História de vida dos diáconos
Aurélio Vinhadele de Siqueira, nascido aos 8 de janeiro de 1978, em Goiânia. Filho de José Silvério de Sousa e de Cleusa Vinhadele de Alcântara Sousa. Ao mesmo foi conferido o Batismo na Paróquia Sagrado Coração de Jesus de Goiânia, Arquidiocese de Goiânia. Recebeu a Primeira Eucaristia e o Crisma na Paróquia Santa Luzia, nesta capital.

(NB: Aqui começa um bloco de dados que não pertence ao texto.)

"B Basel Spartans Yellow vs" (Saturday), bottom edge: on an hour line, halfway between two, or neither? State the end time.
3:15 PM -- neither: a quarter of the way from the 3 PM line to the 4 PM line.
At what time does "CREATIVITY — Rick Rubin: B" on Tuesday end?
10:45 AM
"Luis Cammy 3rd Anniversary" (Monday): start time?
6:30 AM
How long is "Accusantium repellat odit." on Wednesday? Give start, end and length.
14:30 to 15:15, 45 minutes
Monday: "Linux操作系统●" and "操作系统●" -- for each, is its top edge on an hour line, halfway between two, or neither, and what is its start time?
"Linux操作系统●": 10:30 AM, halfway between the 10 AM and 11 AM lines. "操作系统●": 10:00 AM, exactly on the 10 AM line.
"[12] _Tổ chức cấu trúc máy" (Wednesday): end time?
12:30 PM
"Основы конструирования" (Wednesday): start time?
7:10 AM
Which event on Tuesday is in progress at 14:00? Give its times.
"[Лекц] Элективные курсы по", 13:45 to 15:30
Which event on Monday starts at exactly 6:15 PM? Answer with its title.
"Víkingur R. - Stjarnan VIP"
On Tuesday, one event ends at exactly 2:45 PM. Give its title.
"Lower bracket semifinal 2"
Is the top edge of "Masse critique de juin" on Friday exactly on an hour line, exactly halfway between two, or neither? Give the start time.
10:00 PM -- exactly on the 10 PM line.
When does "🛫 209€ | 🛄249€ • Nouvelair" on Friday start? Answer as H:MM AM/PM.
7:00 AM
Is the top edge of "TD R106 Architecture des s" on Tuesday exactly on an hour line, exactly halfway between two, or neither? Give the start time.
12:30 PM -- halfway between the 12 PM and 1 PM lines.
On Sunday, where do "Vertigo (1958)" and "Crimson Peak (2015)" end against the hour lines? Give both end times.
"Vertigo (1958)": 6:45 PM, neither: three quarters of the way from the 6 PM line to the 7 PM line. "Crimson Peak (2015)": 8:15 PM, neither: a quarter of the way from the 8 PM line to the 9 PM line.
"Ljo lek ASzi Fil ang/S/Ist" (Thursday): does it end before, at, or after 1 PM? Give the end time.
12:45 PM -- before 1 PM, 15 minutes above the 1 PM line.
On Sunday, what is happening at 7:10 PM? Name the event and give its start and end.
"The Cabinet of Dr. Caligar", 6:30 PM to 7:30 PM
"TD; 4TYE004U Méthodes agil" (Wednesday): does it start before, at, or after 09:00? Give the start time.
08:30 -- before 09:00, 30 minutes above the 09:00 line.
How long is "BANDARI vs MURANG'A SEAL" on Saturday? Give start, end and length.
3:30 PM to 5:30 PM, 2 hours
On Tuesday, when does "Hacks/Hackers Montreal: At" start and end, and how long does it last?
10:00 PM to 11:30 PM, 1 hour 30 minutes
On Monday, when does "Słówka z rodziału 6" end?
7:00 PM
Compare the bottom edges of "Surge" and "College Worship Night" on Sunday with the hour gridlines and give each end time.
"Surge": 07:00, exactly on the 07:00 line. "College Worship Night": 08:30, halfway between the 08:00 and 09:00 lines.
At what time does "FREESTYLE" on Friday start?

Divino Antônio da Silva, nascido aos 14 de julho de 1973, em Goianésia. Filho de José Severino da Silva e de Maria Rosa da Silva. Ao mesmo foi conferido o Batismo a Primeira Eucaristia e o Crisma na Paróquia Nossa Senhora D’Abadia, em Goianésia, Diocese de Uruaçu.
Rafael Oliveira da Silva, nascido aos 16 de agosto de 1983 em Goiânia. Filho de Mauro Lúcio da Silva e de Joselita Alves de Oliveira da Silva. Ao mesmo foi conferido o Batismo na Paróquia Nossa Senhora Aparecida de São Vicente/SP, Diocese de Santos. Recebeu a Primeira Eucaristia e o Crisma na Paróquia São João Batista, situada no Setor Colina Azul, na cidade de Aparecida de Goiânia.
ORAÇÃO:
Ó Mãe Querida, no Teu manto de Ternura, viemos buscar proteção.
Maria, Mãe: Acolhe-nos como filhos e dai-nos tua benção.
Maria Mulher: Dai-nos coragem e esperança nas dificuldades da vida
Maria, Discipula: Ensina-nos a conhecer teu Filho Jesus, para amá-lo e segui-Lo.
Maria das Dores: Consola-nos e dai-nos a vontade lutar contra toda a injustiça violência e morte.
Oração das Dores: Consola-nos e dai-nos a vontade de lutar contra toda a injustiça, violência e morte.
Maria da Ressurreição: Orienta nossa comunidade para que seja sinal de vida, acolhida e partilha, fraternidade e solidariedade.
Oh mãe Querida, seja para nós, Maria da Libertação, Amén!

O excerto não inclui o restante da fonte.